Collected data
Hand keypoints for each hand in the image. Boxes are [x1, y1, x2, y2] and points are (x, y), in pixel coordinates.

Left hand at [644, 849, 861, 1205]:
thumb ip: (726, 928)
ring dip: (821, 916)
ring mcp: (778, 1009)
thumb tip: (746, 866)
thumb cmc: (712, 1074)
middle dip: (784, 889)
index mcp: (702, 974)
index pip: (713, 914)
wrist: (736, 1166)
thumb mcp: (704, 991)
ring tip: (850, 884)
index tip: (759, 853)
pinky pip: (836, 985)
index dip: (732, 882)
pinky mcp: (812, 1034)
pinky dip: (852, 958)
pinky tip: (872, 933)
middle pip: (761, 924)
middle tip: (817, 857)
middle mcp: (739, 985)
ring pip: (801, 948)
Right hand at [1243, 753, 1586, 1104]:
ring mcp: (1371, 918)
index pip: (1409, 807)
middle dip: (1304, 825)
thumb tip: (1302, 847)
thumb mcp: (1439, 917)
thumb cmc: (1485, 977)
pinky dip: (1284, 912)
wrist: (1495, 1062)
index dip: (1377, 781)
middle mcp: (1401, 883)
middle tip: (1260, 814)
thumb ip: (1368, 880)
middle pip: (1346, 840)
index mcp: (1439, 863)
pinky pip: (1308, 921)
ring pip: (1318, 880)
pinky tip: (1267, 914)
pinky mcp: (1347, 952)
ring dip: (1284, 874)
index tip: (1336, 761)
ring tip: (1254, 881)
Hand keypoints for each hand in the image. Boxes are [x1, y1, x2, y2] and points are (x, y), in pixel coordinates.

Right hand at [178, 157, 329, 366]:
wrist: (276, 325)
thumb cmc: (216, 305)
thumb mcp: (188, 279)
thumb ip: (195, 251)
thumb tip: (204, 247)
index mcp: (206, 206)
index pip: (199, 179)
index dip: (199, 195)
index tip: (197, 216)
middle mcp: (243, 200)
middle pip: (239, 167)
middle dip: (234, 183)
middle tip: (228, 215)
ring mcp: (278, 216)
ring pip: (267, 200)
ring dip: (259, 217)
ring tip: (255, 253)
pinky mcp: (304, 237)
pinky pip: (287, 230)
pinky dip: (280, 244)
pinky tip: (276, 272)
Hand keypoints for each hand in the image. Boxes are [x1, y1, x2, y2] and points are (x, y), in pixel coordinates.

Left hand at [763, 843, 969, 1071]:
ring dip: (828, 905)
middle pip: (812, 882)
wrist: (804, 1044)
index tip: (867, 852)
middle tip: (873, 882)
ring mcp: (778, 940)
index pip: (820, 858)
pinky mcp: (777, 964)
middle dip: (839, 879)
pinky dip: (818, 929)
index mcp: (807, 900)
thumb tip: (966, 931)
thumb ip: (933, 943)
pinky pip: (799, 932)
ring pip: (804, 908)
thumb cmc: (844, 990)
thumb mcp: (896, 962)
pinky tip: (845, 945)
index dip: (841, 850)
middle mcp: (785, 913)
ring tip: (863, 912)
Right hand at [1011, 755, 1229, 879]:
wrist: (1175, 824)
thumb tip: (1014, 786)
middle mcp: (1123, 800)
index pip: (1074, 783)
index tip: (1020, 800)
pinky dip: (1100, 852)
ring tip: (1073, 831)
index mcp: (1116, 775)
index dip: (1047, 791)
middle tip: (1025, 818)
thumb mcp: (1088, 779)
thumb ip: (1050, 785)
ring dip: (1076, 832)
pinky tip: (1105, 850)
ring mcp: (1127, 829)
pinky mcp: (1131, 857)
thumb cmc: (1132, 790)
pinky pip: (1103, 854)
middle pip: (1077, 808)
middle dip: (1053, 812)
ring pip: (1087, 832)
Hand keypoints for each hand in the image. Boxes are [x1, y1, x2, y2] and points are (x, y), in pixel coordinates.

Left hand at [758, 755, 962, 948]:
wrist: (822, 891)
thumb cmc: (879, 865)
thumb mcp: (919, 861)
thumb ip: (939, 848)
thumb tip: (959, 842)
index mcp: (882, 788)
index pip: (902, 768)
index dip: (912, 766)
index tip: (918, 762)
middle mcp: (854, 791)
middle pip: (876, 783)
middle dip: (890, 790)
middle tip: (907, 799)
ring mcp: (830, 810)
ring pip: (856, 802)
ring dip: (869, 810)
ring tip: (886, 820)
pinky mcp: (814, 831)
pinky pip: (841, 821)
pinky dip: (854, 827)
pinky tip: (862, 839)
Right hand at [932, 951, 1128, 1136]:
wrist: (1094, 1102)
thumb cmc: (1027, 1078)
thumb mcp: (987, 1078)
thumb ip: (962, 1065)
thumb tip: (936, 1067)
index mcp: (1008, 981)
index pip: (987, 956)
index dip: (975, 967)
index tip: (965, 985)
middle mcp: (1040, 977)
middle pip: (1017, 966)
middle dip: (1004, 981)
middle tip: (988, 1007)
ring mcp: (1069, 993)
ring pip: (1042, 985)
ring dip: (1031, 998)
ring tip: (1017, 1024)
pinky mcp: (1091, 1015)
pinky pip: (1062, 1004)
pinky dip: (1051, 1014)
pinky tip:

#### [Problem to work on]
Please give back, exactly as it stands above, the stretch from the line with "index mcp: (1116, 775)" through the line with "pinky pip: (841, 821)", and no line outside it.

#### [Response for this exercise]
index mcp: (1116, 775)
index dip: (1047, 791)
middle tip: (1025, 818)
thumb mcp: (1088, 779)
thumb ip: (1050, 785)
ring dip: (1076, 832)
pinky tip: (1105, 850)
ring mcp: (1127, 829)
pinky mcp: (1131, 857)
thumb cmc: (1132, 790)
pinky pip: (1103, 854)
middle pip: (1077, 808)
middle dip: (1053, 812)
ring pip: (1087, 832)
Hand keypoints for each hand in the image. Boxes are [x1, y1, x2, y2] and points are (x, y), in pixel coordinates.

Left hand at [758, 755, 962, 948]:
wrist: (822, 891)
thumb cmc: (879, 865)
thumb mcp: (919, 861)
thumb ip: (939, 848)
thumb tip: (959, 842)
index mcp: (882, 788)
index pip: (902, 768)
index dip: (912, 766)
index tip: (918, 762)
middle mcp: (854, 791)
middle pip: (876, 783)
middle dip: (890, 790)
middle tip: (907, 799)
ring mcp: (830, 810)
ring pip: (856, 802)
ring dip: (869, 810)
ring tip: (886, 820)
pinky mcp: (814, 831)
pinky pip: (841, 821)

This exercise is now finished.